[To be done] Transcribe the listing in full, excluding any pictures.

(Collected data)
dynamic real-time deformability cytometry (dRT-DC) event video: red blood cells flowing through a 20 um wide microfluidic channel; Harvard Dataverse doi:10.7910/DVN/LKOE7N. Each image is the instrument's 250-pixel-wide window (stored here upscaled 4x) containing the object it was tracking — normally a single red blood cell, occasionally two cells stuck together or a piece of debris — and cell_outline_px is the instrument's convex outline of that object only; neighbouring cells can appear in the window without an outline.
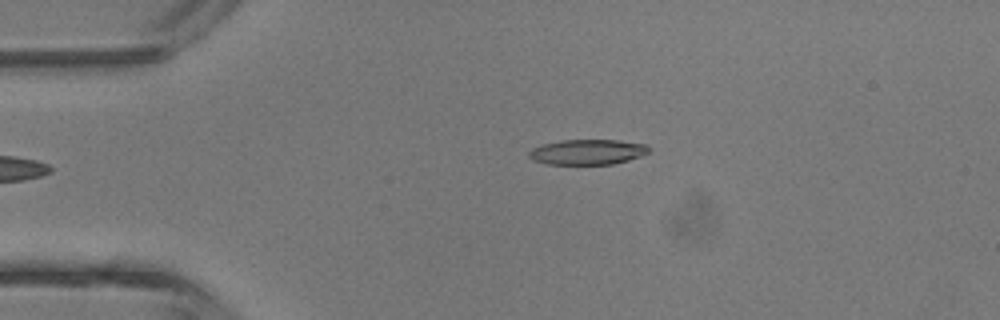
{"species": "common noctule bat (a hibernating species)", "species_latin": "Nyctalus noctula", "temperature_condition": "room temperature", "stored_images_in_passage": 4, "camera_frame_rate_fps": 3000, "um_per_image_px": 0.085, "animal": {"sex": "male", "body_mass_g": 13.3}, "frame": {"image": 1, "passage_image": 4, "time_ms": 3.667, "image_size_px": [1000, 320], "cell_outline_px": [[648, 152], [640, 156], [628, 160], [612, 164], [548, 164], [532, 160], [528, 156], [528, 152], [532, 148], [544, 144], [560, 140], [620, 140], [644, 144], [648, 148]], "centroid_in_image_um": [49.89, 12.92], "position_along_channel_um": 35.1, "area_um2": 17.51}}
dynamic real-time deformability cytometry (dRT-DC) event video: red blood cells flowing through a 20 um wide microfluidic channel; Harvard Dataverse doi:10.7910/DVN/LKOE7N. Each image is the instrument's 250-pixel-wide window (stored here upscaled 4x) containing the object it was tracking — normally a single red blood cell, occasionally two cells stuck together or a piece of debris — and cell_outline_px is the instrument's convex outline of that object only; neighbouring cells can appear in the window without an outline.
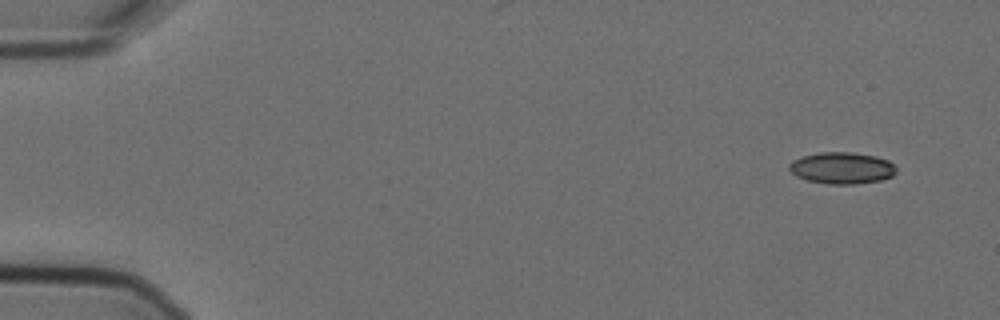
{"species": "Egyptian fruit bat (a non-hibernating species)", "species_latin": "Rousettus aegyptiacus", "temperature_condition": "cold", "stored_images_in_passage": 4, "camera_frame_rate_fps": 3000, "um_per_image_px": 0.085, "animal": {"sex": "female"}, "frame": {"image": 1, "passage_image": 1, "time_ms": 0.0, "image_size_px": [1000, 320], "cell_outline_px": [[896, 172], [892, 176], [880, 180], [856, 184], [828, 184], [808, 180], [796, 176], [788, 168], [788, 164], [792, 160], [800, 156], [820, 152], [852, 152], [876, 156], [888, 160], [896, 168]], "centroid_in_image_um": [71.53, 14.27], "position_along_channel_um": 13.5, "area_um2": 19.83}}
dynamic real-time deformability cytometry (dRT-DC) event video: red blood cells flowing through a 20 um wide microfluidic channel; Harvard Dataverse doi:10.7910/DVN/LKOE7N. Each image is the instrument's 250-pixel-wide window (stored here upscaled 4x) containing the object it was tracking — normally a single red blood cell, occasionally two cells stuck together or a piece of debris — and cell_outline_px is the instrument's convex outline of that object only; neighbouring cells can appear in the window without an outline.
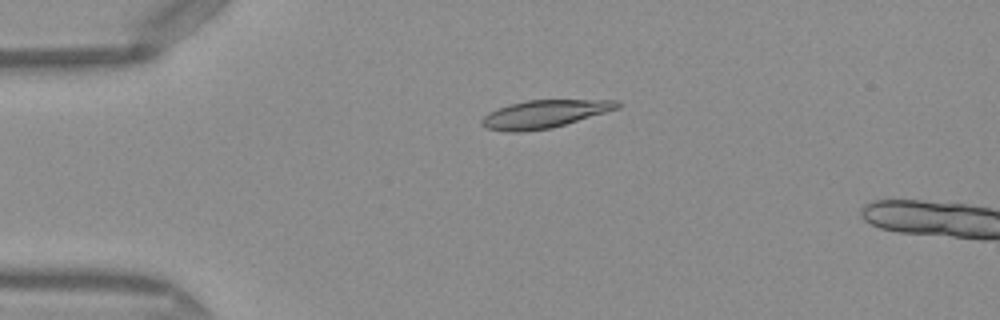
{"species": "Egyptian fruit bat (a non-hibernating species)", "species_latin": "Rousettus aegyptiacus", "temperature_condition": "warm", "stored_images_in_passage": 16, "camera_frame_rate_fps": 3000, "um_per_image_px": 0.085, "frame": {"image": 1, "passage_image": 12, "time_ms": 3.667, "image_size_px": [1000, 320], "cell_outline_px": [[624, 104], [620, 108], [552, 128], [520, 132], [508, 132], [484, 128], [480, 124], [480, 120], [488, 112], [508, 104], [528, 100], [620, 100]], "centroid_in_image_um": [46.27, 9.69], "position_along_channel_um": 38.7, "area_um2": 22.25}}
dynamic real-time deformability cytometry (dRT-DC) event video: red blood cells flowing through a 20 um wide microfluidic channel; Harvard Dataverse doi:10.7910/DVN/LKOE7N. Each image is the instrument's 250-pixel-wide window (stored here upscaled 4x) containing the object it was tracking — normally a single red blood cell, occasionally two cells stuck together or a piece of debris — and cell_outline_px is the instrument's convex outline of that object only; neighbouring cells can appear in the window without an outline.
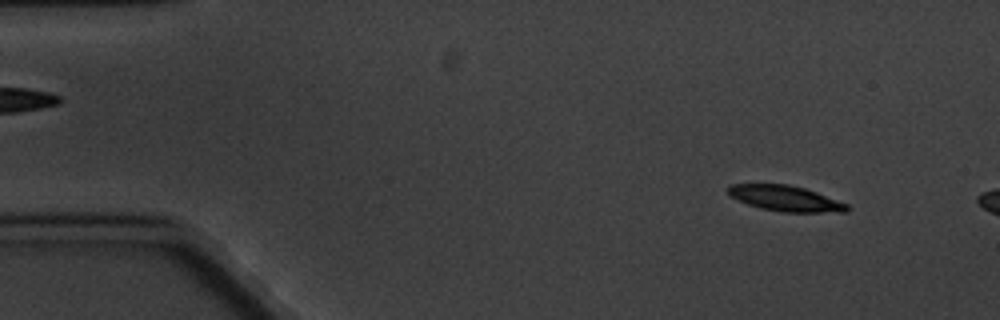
{"species": "common noctule bat (a hibernating species)", "species_latin": "Nyctalus noctula", "temperature_condition": "cold", "stored_images_in_passage": 6, "camera_frame_rate_fps": 3000, "um_per_image_px": 0.085, "animal": {"sex": "male", "body_mass_g": 20.1, "forearm_length_mm": 53.5}, "frame": {"image": 1, "passage_image": 6, "time_ms": 6.667, "image_size_px": [1000, 320], "cell_outline_px": [[848, 212], [780, 212], [760, 208], [748, 204], [732, 196], [724, 188], [728, 184], [788, 184], [804, 188], [816, 192], [848, 204]], "centroid_in_image_um": [66.74, 16.86], "position_along_channel_um": 18.3, "area_um2": 17.69}}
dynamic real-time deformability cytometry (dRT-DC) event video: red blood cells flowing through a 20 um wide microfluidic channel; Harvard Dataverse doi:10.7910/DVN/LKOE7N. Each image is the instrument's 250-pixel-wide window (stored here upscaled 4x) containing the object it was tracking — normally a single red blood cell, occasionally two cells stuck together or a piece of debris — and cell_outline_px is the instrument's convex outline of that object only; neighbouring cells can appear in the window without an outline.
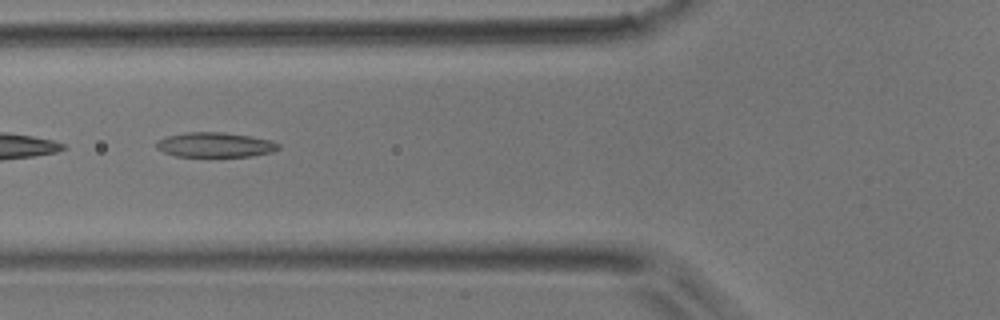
{"species": "common noctule bat (a hibernating species)", "species_latin": "Nyctalus noctula", "temperature_condition": "room temperature", "stored_images_in_passage": 21, "camera_frame_rate_fps": 3000, "um_per_image_px": 0.085, "animal": {"sex": "male", "body_mass_g": 17.9}, "frame": {"image": 1, "passage_image": 18, "time_ms": 5.667, "image_size_px": [1000, 320], "cell_outline_px": [[280, 148], [272, 152], [252, 156], [176, 156], [164, 152], [156, 148], [156, 140], [168, 136], [188, 132], [224, 132], [252, 136], [272, 140], [280, 144]], "centroid_in_image_um": [18.31, 12.3], "position_along_channel_um": 107.5, "area_um2": 17.69}}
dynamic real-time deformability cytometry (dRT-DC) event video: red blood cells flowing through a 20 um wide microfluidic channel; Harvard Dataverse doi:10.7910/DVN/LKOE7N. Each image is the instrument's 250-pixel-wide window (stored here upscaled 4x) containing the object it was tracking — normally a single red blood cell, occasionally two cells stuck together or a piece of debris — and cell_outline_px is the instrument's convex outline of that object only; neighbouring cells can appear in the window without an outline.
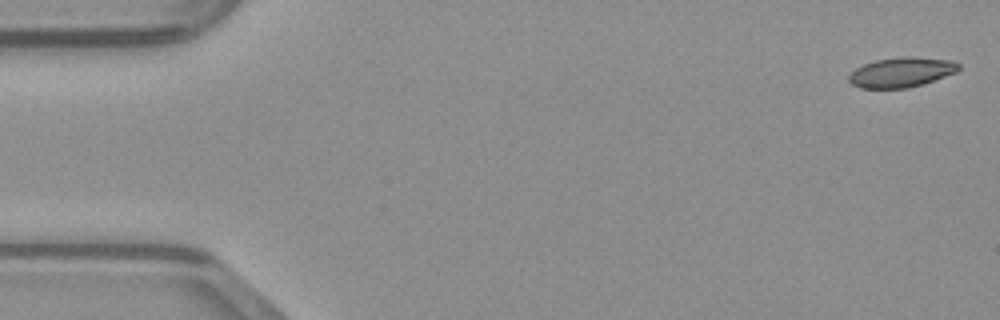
{"species": "common noctule bat (a hibernating species)", "species_latin": "Nyctalus noctula", "temperature_condition": "warm", "stored_images_in_passage": 48, "camera_frame_rate_fps": 3000, "um_per_image_px": 0.085, "animal": {"sex": "male", "body_mass_g": 23.1, "forearm_length_mm": 52.7}, "frame": {"image": 1, "passage_image": 1, "time_ms": 0.0, "image_size_px": [1000, 320], "cell_outline_px": [[960, 68], [956, 72], [908, 88], [860, 88], [852, 84], [848, 80], [848, 76], [856, 68], [864, 64], [876, 60], [912, 56], [952, 60], [960, 64]], "centroid_in_image_um": [76.61, 6.14], "position_along_channel_um": 8.4, "area_um2": 18.84}}
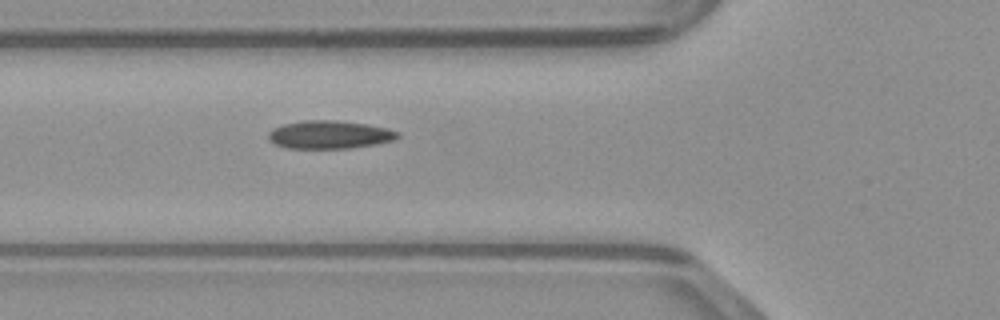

[Complete output]
dynamic real-time deformability cytometry (dRT-DC) event video: red blood cells flowing through a 20 um wide microfluidic channel; Harvard Dataverse doi:10.7910/DVN/LKOE7N. Each image is the instrument's 250-pixel-wide window (stored here upscaled 4x) containing the object it was tracking — normally a single red blood cell, occasionally two cells stuck together or a piece of debris — and cell_outline_px is the instrument's convex outline of that object only; neighbouring cells can appear in the window without an outline.
{"species": "common noctule bat (a hibernating species)", "species_latin": "Nyctalus noctula", "temperature_condition": "room temperature", "stored_images_in_passage": 4, "camera_frame_rate_fps": 3000, "um_per_image_px": 0.085, "animal": {"sex": "male", "body_mass_g": 13.3}, "frame": {"image": 1, "passage_image": 4, "time_ms": 3.667, "image_size_px": [1000, 320], "cell_outline_px": [[648, 152], [640, 156], [628, 160], [612, 164], [548, 164], [532, 160], [528, 156], [528, 152], [532, 148], [544, 144], [560, 140], [620, 140], [644, 144], [648, 148]], "centroid_in_image_um": [49.89, 12.92], "position_along_channel_um": 35.1, "area_um2": 17.51}}
dynamic real-time deformability cytometry (dRT-DC) event video: red blood cells flowing through a 20 um wide microfluidic channel; Harvard Dataverse doi:10.7910/DVN/LKOE7N. Each image is the instrument's 250-pixel-wide window (stored here upscaled 4x) containing the object it was tracking — normally a single red blood cell, occasionally two cells stuck together or a piece of debris — and cell_outline_px is the instrument's convex outline of that object only; neighbouring cells can appear in the window without an outline.
{"species": "Egyptian fruit bat (a non-hibernating species)", "species_latin": "Rousettus aegyptiacus", "temperature_condition": "cold", "stored_images_in_passage": 4, "camera_frame_rate_fps": 3000, "um_per_image_px": 0.085, "animal": {"sex": "female"}, "frame": {"image": 1, "passage_image": 1, "time_ms": 0.0, "image_size_px": [1000, 320], "cell_outline_px": [[896, 172], [892, 176], [880, 180], [856, 184], [828, 184], [808, 180], [796, 176], [788, 168], [788, 164], [792, 160], [800, 156], [820, 152], [852, 152], [876, 156], [888, 160], [896, 168]], "centroid_in_image_um": [71.53, 14.27], "position_along_channel_um": 13.5, "area_um2": 19.83}}
dynamic real-time deformability cytometry (dRT-DC) event video: red blood cells flowing through a 20 um wide microfluidic channel; Harvard Dataverse doi:10.7910/DVN/LKOE7N. Each image is the instrument's 250-pixel-wide window (stored here upscaled 4x) containing the object it was tracking — normally a single red blood cell, occasionally two cells stuck together or a piece of debris — and cell_outline_px is the instrument's convex outline of that object only; neighbouring cells can appear in the window without an outline.
{"species": "Egyptian fruit bat (a non-hibernating species)", "species_latin": "Rousettus aegyptiacus", "temperature_condition": "warm", "stored_images_in_passage": 16, "camera_frame_rate_fps": 3000, "um_per_image_px": 0.085, "frame": {"image": 1, "passage_image": 12, "time_ms": 3.667, "image_size_px": [1000, 320], "cell_outline_px": [[624, 104], [620, 108], [552, 128], [520, 132], [508, 132], [484, 128], [480, 124], [480, 120], [488, 112], [508, 104], [528, 100], [620, 100]], "centroid_in_image_um": [46.27, 9.69], "position_along_channel_um": 38.7, "area_um2": 22.25}}
dynamic real-time deformability cytometry (dRT-DC) event video: red blood cells flowing through a 20 um wide microfluidic channel; Harvard Dataverse doi:10.7910/DVN/LKOE7N. Each image is the instrument's 250-pixel-wide window (stored here upscaled 4x) containing the object it was tracking — normally a single red blood cell, occasionally two cells stuck together or a piece of debris — and cell_outline_px is the instrument's convex outline of that object only; neighbouring cells can appear in the window without an outline.
{"species": "common noctule bat (a hibernating species)", "species_latin": "Nyctalus noctula", "temperature_condition": "cold", "stored_images_in_passage": 6, "camera_frame_rate_fps": 3000, "um_per_image_px": 0.085, "animal": {"sex": "male", "body_mass_g": 20.1, "forearm_length_mm": 53.5}, "frame": {"image": 1, "passage_image": 6, "time_ms": 6.667, "image_size_px": [1000, 320], "cell_outline_px": [[848, 212], [780, 212], [760, 208], [748, 204], [732, 196], [724, 188], [728, 184], [788, 184], [804, 188], [816, 192], [848, 204]], "centroid_in_image_um": [66.74, 16.86], "position_along_channel_um": 18.3, "area_um2": 17.69}}
dynamic real-time deformability cytometry (dRT-DC) event video: red blood cells flowing through a 20 um wide microfluidic channel; Harvard Dataverse doi:10.7910/DVN/LKOE7N. Each image is the instrument's 250-pixel-wide window (stored here upscaled 4x) containing the object it was tracking — normally a single red blood cell, occasionally two cells stuck together or a piece of debris — and cell_outline_px is the instrument's convex outline of that object only; neighbouring cells can appear in the window without an outline.
{"species": "common noctule bat (a hibernating species)", "species_latin": "Nyctalus noctula", "temperature_condition": "room temperature", "stored_images_in_passage": 21, "camera_frame_rate_fps": 3000, "um_per_image_px": 0.085, "animal": {"sex": "male", "body_mass_g": 17.9}, "frame": {"image": 1, "passage_image": 18, "time_ms": 5.667, "image_size_px": [1000, 320], "cell_outline_px": [[280, 148], [272, 152], [252, 156], [176, 156], [164, 152], [156, 148], [156, 140], [168, 136], [188, 132], [224, 132], [252, 136], [272, 140], [280, 144]], "centroid_in_image_um": [18.31, 12.3], "position_along_channel_um": 107.5, "area_um2": 17.69}}
dynamic real-time deformability cytometry (dRT-DC) event video: red blood cells flowing through a 20 um wide microfluidic channel; Harvard Dataverse doi:10.7910/DVN/LKOE7N. Each image is the instrument's 250-pixel-wide window (stored here upscaled 4x) containing the object it was tracking — normally a single red blood cell, occasionally two cells stuck together or a piece of debris — and cell_outline_px is the instrument's convex outline of that object only; neighbouring cells can appear in the window without an outline.
{"species": "common noctule bat (a hibernating species)", "species_latin": "Nyctalus noctula", "temperature_condition": "warm", "stored_images_in_passage": 48, "camera_frame_rate_fps": 3000, "um_per_image_px": 0.085, "animal": {"sex": "male", "body_mass_g": 23.1, "forearm_length_mm": 52.7}, "frame": {"image": 1, "passage_image": 1, "time_ms": 0.0, "image_size_px": [1000, 320], "cell_outline_px": [[960, 68], [956, 72], [908, 88], [860, 88], [852, 84], [848, 80], [848, 76], [856, 68], [864, 64], [876, 60], [912, 56], [952, 60], [960, 64]], "centroid_in_image_um": [76.61, 6.14], "position_along_channel_um": 8.4, "area_um2": 18.84}}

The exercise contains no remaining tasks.